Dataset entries
== Segment start ==
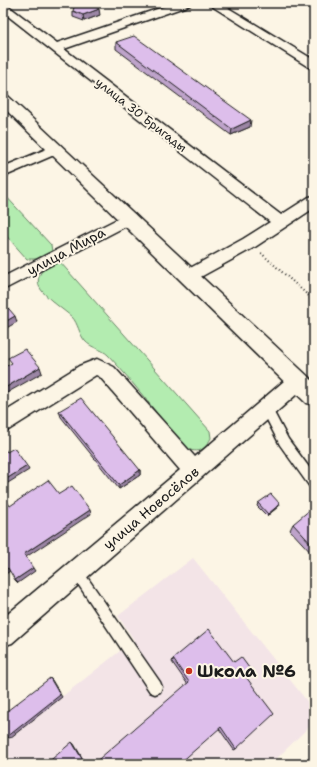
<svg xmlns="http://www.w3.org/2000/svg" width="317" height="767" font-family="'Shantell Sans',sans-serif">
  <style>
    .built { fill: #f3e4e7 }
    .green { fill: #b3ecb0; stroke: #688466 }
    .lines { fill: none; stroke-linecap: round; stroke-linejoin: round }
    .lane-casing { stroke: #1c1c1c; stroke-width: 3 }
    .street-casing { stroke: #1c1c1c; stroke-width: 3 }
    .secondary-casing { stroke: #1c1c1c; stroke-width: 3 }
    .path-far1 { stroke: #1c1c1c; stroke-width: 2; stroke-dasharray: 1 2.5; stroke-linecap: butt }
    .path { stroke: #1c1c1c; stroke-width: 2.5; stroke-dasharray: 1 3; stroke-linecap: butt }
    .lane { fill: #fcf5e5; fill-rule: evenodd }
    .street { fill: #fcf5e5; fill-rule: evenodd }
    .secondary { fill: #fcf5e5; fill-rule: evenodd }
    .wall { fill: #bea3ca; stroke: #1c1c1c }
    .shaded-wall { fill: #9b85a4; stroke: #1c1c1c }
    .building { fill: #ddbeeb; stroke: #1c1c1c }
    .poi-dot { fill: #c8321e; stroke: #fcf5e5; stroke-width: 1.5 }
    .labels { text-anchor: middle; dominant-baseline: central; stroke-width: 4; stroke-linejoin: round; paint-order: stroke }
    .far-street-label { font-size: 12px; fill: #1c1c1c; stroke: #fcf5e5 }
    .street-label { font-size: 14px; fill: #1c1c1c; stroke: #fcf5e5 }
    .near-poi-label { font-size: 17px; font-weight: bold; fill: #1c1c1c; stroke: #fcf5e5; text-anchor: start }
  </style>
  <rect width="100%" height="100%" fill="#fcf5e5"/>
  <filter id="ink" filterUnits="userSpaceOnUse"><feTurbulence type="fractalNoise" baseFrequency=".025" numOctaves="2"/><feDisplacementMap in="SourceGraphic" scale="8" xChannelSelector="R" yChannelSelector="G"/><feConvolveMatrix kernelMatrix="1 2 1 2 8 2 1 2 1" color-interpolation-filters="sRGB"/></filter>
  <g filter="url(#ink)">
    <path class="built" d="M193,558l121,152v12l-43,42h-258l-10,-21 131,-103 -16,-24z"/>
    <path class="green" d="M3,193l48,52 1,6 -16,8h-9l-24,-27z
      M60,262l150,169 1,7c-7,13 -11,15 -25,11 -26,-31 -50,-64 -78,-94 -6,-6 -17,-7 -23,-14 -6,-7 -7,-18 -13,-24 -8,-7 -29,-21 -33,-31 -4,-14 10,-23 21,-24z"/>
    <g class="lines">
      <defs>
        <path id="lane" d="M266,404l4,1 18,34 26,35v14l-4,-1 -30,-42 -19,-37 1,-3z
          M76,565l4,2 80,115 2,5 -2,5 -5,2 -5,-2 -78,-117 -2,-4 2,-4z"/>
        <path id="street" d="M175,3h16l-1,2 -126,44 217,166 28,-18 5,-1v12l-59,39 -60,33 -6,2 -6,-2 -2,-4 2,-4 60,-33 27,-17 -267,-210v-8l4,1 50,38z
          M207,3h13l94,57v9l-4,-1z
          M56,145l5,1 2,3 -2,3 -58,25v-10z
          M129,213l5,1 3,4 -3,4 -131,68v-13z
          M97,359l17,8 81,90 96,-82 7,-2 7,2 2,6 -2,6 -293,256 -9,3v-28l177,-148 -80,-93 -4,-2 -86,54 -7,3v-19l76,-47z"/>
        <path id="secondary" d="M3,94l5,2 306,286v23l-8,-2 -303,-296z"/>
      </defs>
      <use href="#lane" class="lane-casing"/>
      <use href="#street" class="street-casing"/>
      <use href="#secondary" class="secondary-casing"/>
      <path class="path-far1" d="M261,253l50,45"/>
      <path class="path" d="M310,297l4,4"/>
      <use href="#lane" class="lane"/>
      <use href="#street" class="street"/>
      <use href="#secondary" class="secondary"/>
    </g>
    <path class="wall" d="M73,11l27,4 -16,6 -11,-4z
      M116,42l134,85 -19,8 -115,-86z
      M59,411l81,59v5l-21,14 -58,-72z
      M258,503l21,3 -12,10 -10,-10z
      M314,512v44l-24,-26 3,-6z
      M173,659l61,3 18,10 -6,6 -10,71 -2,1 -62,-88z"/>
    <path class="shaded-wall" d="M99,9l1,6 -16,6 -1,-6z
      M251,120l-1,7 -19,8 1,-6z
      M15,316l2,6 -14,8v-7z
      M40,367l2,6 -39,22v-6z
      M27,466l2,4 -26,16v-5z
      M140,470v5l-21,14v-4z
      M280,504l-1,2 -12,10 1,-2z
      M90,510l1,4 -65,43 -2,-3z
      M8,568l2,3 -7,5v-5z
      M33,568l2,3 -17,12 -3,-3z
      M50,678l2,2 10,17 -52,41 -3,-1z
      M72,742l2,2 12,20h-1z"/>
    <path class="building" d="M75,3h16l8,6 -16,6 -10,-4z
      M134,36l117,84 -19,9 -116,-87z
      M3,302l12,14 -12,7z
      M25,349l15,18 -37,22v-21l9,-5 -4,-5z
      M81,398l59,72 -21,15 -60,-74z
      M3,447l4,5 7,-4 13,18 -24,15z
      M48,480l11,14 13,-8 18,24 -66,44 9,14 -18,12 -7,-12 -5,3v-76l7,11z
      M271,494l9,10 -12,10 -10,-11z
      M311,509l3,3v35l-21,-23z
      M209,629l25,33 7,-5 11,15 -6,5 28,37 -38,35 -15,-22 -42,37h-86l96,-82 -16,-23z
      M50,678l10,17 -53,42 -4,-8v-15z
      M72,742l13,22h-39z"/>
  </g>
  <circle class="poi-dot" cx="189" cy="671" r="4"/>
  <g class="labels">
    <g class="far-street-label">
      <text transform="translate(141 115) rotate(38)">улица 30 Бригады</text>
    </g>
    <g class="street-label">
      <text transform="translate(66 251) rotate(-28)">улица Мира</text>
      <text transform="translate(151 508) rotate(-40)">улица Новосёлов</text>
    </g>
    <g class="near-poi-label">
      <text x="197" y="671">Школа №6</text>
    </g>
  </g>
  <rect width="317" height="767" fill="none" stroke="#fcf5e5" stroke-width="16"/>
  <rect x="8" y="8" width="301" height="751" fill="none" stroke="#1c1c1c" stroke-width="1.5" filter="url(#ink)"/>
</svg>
== Segment end ==
* _WHAT TO DO_:
Match on "href" and report each line of the data above that has it.

* _RESULT FOR THIS EXERCISE_:
      <use href="#lane" class="lane-casing"/>
      <use href="#street" class="street-casing"/>
      <use href="#secondary" class="secondary-casing"/>
      <use href="#lane" class="lane"/>
      <use href="#street" class="street"/>
      <use href="#secondary" class="secondary"/>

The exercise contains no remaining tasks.